Néanmoins Socrate, quand la raison ne lui donnait pas de gouverne, a écouté la voix de son daimon, et, cher maître, c’est avec une admiration très profonde que nous avons écouté se faire entendre en votre poésie la même voix de mystère, le daimonde votre pays.
J’ai grand plaisir à vous transmettre les felicitations les plus cordiales de l’Académie suédoise et à vous demander de recevoir des mains de Sa Majesté le Roi le Prix Nobel de litérature de cette année.
[© The Nobel Foundation, 1979.]
Translation of French paragraphs by Michael L. Lazare:
Dear Master,
Unfortunately—but without a doubt to the relief of the audience—I do not speak your tongue. To use the English phrase referring to something foreign, “It’s Greek to me.” But your poetry is certainly not foreign, having been borne by the sea of whom European civilization was also born. We glory in this ancestry, and therefore I must contradict your appraisal of our sad state. What troubles us is not at all an excess of rationalism. To the contrary, the ailment of Western Europe is in fact a lack of sufficient rationalism. And the little we still possess does not consist of the imperatives which our Renaissance philosophers gave us to learn.
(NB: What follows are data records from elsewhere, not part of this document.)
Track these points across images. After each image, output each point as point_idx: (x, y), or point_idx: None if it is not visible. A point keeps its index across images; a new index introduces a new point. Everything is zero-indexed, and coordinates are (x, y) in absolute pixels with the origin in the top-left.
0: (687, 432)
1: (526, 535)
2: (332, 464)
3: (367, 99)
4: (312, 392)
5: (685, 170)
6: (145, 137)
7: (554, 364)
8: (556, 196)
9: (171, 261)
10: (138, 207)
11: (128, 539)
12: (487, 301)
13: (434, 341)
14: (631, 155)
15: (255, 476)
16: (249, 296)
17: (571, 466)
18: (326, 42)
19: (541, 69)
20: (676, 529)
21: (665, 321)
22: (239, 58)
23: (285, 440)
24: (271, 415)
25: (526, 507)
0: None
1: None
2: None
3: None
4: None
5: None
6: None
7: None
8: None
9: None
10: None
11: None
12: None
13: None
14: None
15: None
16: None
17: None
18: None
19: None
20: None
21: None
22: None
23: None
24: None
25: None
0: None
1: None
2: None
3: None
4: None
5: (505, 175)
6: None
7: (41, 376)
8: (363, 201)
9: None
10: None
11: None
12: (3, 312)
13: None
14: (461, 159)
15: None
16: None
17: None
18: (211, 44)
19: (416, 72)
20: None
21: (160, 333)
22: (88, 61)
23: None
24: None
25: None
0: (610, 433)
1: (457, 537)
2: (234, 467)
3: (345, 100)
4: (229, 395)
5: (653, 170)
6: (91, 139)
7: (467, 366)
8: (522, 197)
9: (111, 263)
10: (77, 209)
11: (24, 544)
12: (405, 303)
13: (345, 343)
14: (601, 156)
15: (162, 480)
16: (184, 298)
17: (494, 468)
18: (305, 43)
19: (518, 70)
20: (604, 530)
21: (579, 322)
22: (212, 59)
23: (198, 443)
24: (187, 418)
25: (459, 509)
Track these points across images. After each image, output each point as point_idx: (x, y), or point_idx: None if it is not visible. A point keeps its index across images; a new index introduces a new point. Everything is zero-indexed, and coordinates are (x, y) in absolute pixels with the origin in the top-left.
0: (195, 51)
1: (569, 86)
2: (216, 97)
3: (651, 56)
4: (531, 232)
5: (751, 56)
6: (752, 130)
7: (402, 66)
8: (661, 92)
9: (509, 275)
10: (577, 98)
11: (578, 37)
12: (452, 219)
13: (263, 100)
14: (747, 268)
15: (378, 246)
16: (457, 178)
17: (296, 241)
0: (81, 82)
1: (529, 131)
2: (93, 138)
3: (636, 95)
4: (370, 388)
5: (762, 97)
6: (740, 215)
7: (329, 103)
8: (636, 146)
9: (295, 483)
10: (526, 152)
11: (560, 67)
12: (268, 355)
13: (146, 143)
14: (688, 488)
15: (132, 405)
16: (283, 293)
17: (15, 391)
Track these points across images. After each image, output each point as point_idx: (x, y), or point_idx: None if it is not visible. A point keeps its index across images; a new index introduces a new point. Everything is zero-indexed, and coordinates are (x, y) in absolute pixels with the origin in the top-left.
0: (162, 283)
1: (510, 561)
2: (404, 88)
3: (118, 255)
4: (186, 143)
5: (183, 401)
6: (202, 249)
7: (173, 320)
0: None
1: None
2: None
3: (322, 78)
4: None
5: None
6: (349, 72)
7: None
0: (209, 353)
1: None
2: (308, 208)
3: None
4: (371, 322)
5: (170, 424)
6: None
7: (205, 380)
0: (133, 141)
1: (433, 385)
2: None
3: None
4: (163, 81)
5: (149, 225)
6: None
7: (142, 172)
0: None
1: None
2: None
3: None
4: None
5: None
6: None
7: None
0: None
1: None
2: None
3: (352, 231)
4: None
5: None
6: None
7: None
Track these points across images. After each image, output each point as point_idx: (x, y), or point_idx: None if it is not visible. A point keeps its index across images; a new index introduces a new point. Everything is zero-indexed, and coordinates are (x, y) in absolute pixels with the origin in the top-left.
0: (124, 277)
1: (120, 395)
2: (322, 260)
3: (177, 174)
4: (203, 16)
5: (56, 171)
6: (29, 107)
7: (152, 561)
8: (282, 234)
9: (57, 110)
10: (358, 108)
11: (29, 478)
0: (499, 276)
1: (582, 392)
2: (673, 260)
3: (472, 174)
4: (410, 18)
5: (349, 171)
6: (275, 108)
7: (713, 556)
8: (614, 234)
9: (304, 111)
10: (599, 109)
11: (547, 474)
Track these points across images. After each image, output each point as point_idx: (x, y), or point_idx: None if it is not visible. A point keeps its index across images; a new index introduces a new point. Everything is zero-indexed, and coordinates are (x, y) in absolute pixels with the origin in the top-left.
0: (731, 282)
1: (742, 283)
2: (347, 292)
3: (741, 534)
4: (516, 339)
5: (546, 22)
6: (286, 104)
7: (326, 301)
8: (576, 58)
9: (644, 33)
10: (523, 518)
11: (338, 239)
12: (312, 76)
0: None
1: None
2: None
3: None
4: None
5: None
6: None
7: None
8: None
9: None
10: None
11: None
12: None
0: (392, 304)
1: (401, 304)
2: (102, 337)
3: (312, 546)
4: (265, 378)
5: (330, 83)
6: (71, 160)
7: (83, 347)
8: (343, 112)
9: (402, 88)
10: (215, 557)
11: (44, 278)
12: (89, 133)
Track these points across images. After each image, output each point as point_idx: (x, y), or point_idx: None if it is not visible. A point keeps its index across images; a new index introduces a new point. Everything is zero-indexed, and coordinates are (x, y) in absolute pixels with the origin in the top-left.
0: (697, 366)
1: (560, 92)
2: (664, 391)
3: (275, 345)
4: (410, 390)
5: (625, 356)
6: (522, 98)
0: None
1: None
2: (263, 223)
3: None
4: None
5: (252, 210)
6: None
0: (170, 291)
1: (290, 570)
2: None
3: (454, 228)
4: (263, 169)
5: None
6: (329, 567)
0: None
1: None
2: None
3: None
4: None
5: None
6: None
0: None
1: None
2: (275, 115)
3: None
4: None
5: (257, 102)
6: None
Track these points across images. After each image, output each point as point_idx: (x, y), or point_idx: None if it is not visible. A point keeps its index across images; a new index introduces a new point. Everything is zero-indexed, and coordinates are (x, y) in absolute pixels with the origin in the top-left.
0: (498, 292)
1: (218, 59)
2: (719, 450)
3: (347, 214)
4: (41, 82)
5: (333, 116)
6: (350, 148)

The clear wisdom and pure logic of Plato and Aristotle, perhaps also of Protagoras, Gorgias and Socrates himself: here are the roots of rationalism, of which today we see only the pitiful remnants.
Nonetheless Socrates, when his thoughts were not guided by reason, listened to the inner voice of his genius, and, dear master, we have listened with deep admiration as the same voice of mystery, the guiding spirit of your country, has made itself heard in your poetry.
It gives me great pleasure to offer you the most heartfelt congratulations of the Swedish Academy, and to ask you to receive, from the hands of His Majesty the King, this year’s Nobel Prize in Literature.